1 c. wild, raw honey
1/3 c. safflower oil
1/2 tsp. salt
1/2 tsp. vanilla extract
5-6 c. old-fashioned rolled oats (not instant)
1 c. wheat germ
2 c. roasted pumpkin seeds
1/2 c. walnuts or cashews
1/2 c. brown sugar (opt.)
1 c. semi-sweet chocolate morsels
2 c. golden raisins or other dried fruits
Preheat oven to 300º and line 2 large rimmed cookie sheets with parchment paper and spray with non-stick cooking oil.
Mix together dry ingredients: oats, wheat germ, pumpkin seeds, nuts, and brown sugar. If pumpkin seeds are salted, you may prefer to reduce or omit additional salt.
In a small saucepan over medium heat, combine the honey (you can use virtually any honey in this recipe), safflower oil and salt. Stir until warm and well blended. Honey mixture should be warm enough to pour freely. Add vanilla and stir again. Pour warm honey mixture over oat mixture and stir until well coated.

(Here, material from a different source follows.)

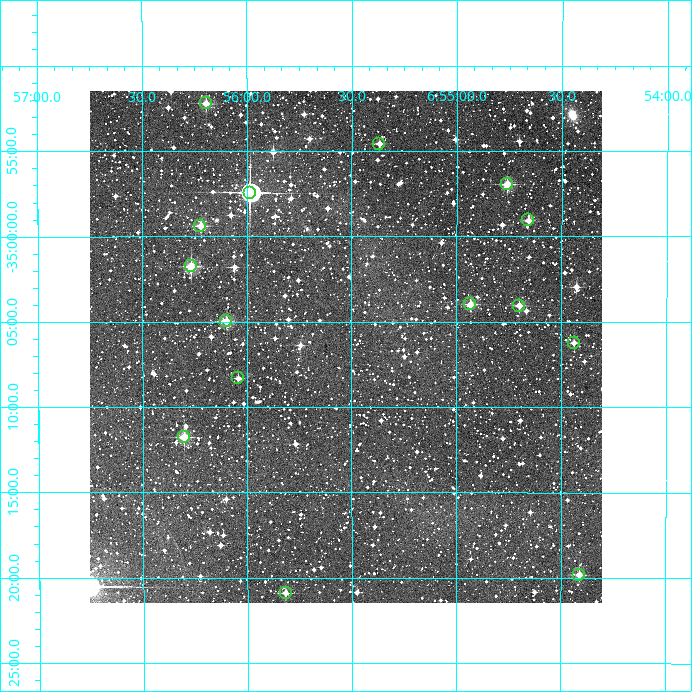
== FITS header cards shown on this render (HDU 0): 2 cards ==
NAXIS1  =                  512
NAXIS2  =                  512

Spread the mixture on the prepared baking sheets and bake, stirring at 15 minute intervals until toasted and golden in color. Watch closely to prevent burning.

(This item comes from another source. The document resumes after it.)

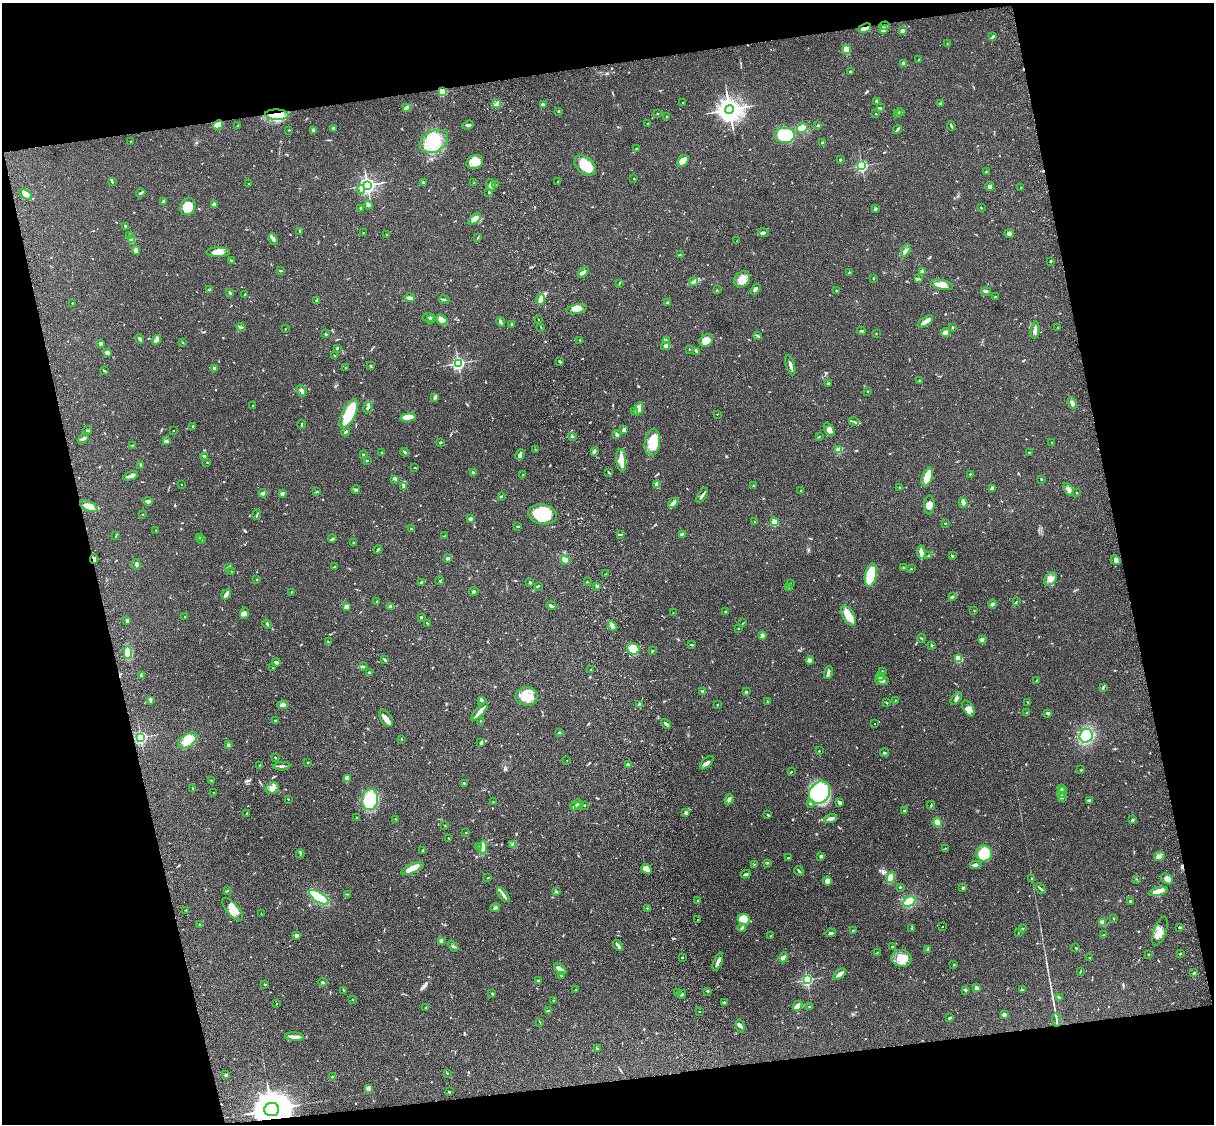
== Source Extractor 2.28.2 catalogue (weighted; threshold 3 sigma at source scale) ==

Remove from oven and let cool until barely warm. Then stir in chocolate morsels so they melt slightly. Oats and nuts will stick to the soft chocolate, forming crunchy chunks. Cool mixture completely, then add dried fruit and store in airtight containers or zipper lock bags.
Sprinkle this granola into yogurt, onto salads, eat as a breakfast cereal, or by the handful as an on-the-go snack. One handful is approximately a 1/4 cup serving.
Optional additions: Banana chips or toasted coconut. Slivered almonds or sunflower seeds can be substituted for pumpkin seeds.
Makes 12 cups, 270 calories per 1/2 cup serving. Omitting the brown sugar and increasing the quantity of rolled oats will help reduce the calories per serving.